I wouldn't want to be in his shoes... The question someone asked me some time ago is: where to publish guest posts? How to select blogs for guest blogging There are lots of posts out there that explain how to find blogs to submit articles to. They all look a little alike and say they find influential bloggers in their niche, bloggers who have a large following, even on social media, blogs that are ranked high on search engines for their main keywords. The reason is simple: with guest blogging we need to get targeted Special Data traffic to our blog . If we write an article for a blog that gets 30 hits a day, we'll probably get a couple of hits and then no more. Other bloggers recommend looking at some technical aspects: the usual question of good links . There are those who insert the "nofollow" attribute in the links in the signature of posts written by guests, so those links will not be considered by Google as backlinks. I don't use "nofollow" and I think that guest blogging should be a practice aimed at making the blogger known and not designed for SEO purposes. From blog to blogger: ethical guest blogging We can't reduce people to a shopping list.
This is the impression I had when I reread the methods for finding blogs to propose articles to. Making a list of influential, great blogs has a completely selfish flavor : I propose a guest post because you are great and I will have a good return on visits (but, honestly, I don't give a damn about you). Is this really the best way to write and publish guest posts? Over time my approach to guest blogging has changed. I'm not interested in submitting articles to a blog just because it's supposed to have lots of visits a day. I propose it if I like what he publishes, if I felt comfortable commenting, if I am in line with his ideas. I prefer to publish a guest post for a blog that "bills" 20 visits a day, but which I respect, know, or in any case appreciate its work, rather than for a blog that totals a million visits a day, but for me publishes rubbish or content that I don't agree with. Where to propose guest posts, then? I would change the question at this point, because perhaps the message I want to give has been intuited. Who should you propose guest posts to? To the people I follow. No longer blogs, but bloggers, people . Not more traffic and SEO, but pleasant communities and similar intent. Ethical guest blogging , in my opinion, will yield better results than a frantic race for the link.

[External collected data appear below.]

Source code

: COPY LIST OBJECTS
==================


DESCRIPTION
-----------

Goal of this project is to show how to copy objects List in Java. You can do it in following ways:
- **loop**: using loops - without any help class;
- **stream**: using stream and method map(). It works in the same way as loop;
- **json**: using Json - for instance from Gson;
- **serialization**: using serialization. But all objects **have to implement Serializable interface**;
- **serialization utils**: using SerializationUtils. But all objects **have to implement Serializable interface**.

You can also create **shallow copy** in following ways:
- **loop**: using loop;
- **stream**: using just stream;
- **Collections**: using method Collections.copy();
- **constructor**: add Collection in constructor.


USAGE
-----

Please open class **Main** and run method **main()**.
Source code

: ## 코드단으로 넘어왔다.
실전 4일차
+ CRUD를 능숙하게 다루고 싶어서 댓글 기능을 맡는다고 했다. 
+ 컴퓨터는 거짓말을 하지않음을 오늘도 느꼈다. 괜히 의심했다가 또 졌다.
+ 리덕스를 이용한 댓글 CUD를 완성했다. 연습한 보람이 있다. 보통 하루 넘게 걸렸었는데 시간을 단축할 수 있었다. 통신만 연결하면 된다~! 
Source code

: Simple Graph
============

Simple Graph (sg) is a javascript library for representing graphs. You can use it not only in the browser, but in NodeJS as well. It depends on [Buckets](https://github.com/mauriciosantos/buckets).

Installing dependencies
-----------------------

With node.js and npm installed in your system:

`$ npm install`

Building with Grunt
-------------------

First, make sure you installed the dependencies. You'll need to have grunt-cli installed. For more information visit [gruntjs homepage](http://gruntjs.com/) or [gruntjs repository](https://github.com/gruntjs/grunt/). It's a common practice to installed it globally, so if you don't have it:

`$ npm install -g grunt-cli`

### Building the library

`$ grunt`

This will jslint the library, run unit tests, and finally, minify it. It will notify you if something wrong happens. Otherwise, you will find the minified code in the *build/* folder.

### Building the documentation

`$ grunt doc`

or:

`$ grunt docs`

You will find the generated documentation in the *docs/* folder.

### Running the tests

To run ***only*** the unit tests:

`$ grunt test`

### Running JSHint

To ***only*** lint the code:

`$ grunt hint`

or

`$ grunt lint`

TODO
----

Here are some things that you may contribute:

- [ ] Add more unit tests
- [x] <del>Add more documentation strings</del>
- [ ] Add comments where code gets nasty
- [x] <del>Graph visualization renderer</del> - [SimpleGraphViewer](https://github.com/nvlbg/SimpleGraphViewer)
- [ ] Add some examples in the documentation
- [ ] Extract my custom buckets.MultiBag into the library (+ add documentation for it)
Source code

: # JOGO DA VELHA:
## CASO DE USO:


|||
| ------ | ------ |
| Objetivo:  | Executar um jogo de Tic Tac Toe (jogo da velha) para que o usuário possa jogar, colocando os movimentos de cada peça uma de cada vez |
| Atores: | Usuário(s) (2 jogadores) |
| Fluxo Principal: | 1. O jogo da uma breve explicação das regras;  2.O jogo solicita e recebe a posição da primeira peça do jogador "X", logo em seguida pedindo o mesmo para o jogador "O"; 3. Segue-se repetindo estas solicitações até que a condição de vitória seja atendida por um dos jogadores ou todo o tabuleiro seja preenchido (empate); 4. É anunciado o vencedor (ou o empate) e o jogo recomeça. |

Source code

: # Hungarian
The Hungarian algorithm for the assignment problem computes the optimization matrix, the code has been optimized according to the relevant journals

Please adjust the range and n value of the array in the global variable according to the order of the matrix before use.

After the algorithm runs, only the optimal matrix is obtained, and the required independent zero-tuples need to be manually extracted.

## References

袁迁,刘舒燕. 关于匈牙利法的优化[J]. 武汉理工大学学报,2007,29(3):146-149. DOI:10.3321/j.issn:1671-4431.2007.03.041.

I wouldn't want to be in his shoes... The question someone asked me some time ago is: where to publish guest posts? How to select blogs for guest blogging There are lots of posts out there that explain how to find blogs to submit articles to. They all look a little alike and say they find influential bloggers in their niche, bloggers who have a large following, even on social media, blogs that are ranked high on search engines for their main keywords. The reason is simple: with guest blogging we need to get targeted Special Data traffic to our blog . If we write an article for a blog that gets 30 hits a day, we'll probably get a couple of hits and then no more. Other bloggers recommend looking at some technical aspects: the usual question of good links . There are those who insert the "nofollow" attribute in the links in the signature of posts written by guests, so those links will not be considered by Google as backlinks. I don't use "nofollow" and I think that guest blogging should be a practice aimed at making the blogger known and not designed for SEO purposes. From blog to blogger: ethical guest blogging We can't reduce people to a shopping list.
This is the impression I had when I reread the methods for finding blogs to propose articles to. Making a list of influential, great blogs has a completely selfish flavor : I propose a guest post because you are great and I will have a good return on visits (but, honestly, I don't give a damn about you). Is this really the best way to write and publish guest posts? Over time my approach to guest blogging has changed. I'm not interested in submitting articles to a blog just because it's supposed to have lots of visits a day. I propose it if I like what he publishes, if I felt comfortable commenting, if I am in line with his ideas. I prefer to publish a guest post for a blog that "bills" 20 visits a day, but which I respect, know, or in any case appreciate its work, rather than for a blog that totals a million visits a day, but for me publishes rubbish or content that I don't agree with. Where to propose guest posts, then? I would change the question at this point, because perhaps the message I want to give has been intuited. Who should you propose guest posts to? To the people I follow. No longer blogs, but bloggers, people . Not more traffic and SEO, but pleasant communities and similar intent. Ethical guest blogging , in my opinion, will yield better results than a frantic race for the link.